**Task list**:
a: In the piece on New York City's veterans, how many staff members work in the Mayor's Office of Veterans Affairs?
b: How would you put this sentence from the piece on New York City's veterans into Spanish: "That’s little more than one dollar per year per veteran that the City is willing to spend."
c: Print word for word the part of the piece on New York City's veterans that opens with the words containing "New York City has" and closes with "in the world.".

---- Source extract

New York City has an incredible history of taking pride in its military and veterans—from the battles fought on this soil in the American Revolution to the hundreds of thousands of troops who packed on crowded ships in New York Harbor, bound for wars overseas—to now being home of the largest Veterans Day parade in the country. New Yorkers have always been proud of their veterans—even providing City-subsidized housing like Peter Cooper Village in Stuyvesant Town, where tens of thousands of veterans returning from World War II and their families benefited from the City’s effort to welcome veterans home from war and integrate them as vital citizens of the greatest city in the world.
Photo by Omar T. Columbus
Veterans shouldn’t have to ask New York City’s Mayor to acknowledge us. We shouldn’t have to ask our Mayor to give more than a symbolic role to the Mayor’s Office of Veterans Affairs (MOVA)—an office of five staff members whose salaries comprise nearly all of its $600,000 annual budget—and for which the city receives just over $300,000 in State money to fund. That means New York City in actuality is spending only $300,000 in City tax dollars to connect our City’s nearly a quarter of a million veterans with the benefits, services, and appreciation they’ve earned through their military service. That’s little more than one dollar per year per veteran that the City is willing to spend. We shouldn’t have to ask our Mayor to allocate more than a dollar per year for each of us who have served this country.

--------
---- Entries shown

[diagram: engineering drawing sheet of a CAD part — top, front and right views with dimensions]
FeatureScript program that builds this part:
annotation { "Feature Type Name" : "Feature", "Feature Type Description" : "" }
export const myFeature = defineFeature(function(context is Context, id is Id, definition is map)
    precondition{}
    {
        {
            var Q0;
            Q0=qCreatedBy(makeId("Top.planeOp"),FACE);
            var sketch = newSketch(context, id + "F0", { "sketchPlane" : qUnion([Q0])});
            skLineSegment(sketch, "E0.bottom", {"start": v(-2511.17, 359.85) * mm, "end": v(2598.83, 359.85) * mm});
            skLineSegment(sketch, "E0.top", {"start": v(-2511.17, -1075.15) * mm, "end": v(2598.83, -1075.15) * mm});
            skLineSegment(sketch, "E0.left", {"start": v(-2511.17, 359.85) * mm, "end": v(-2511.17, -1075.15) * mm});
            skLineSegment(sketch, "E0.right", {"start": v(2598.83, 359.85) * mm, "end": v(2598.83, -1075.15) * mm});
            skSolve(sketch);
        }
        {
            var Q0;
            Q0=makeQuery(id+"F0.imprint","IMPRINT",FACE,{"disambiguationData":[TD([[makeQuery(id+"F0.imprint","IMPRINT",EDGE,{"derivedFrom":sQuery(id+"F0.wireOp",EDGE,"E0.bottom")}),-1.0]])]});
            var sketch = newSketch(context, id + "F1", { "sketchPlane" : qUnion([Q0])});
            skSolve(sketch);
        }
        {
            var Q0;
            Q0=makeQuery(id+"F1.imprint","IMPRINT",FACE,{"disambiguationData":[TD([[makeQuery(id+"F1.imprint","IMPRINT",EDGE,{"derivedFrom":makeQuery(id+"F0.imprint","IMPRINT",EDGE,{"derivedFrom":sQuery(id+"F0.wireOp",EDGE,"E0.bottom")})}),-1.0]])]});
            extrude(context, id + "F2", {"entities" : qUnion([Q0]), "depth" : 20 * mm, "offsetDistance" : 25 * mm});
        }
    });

--------

**Expected outputs**:
a: Five.

b: Eso es poco más de un dólar por año por veterano que la Ciudad está dispuesta a gastar.

c:
New York City has an incredible history of taking pride in its military and veterans—from the battles fought on this soil in the American Revolution to the hundreds of thousands of troops who packed on crowded ships in New York Harbor, bound for wars overseas—to now being home of the largest Veterans Day parade in the country. New Yorkers have always been proud of their veterans—even providing City-subsidized housing like Peter Cooper Village in Stuyvesant Town, where tens of thousands of veterans returning from World War II and their families benefited from the City’s effort to welcome veterans home from war and integrate them as vital citizens of the greatest city in the world.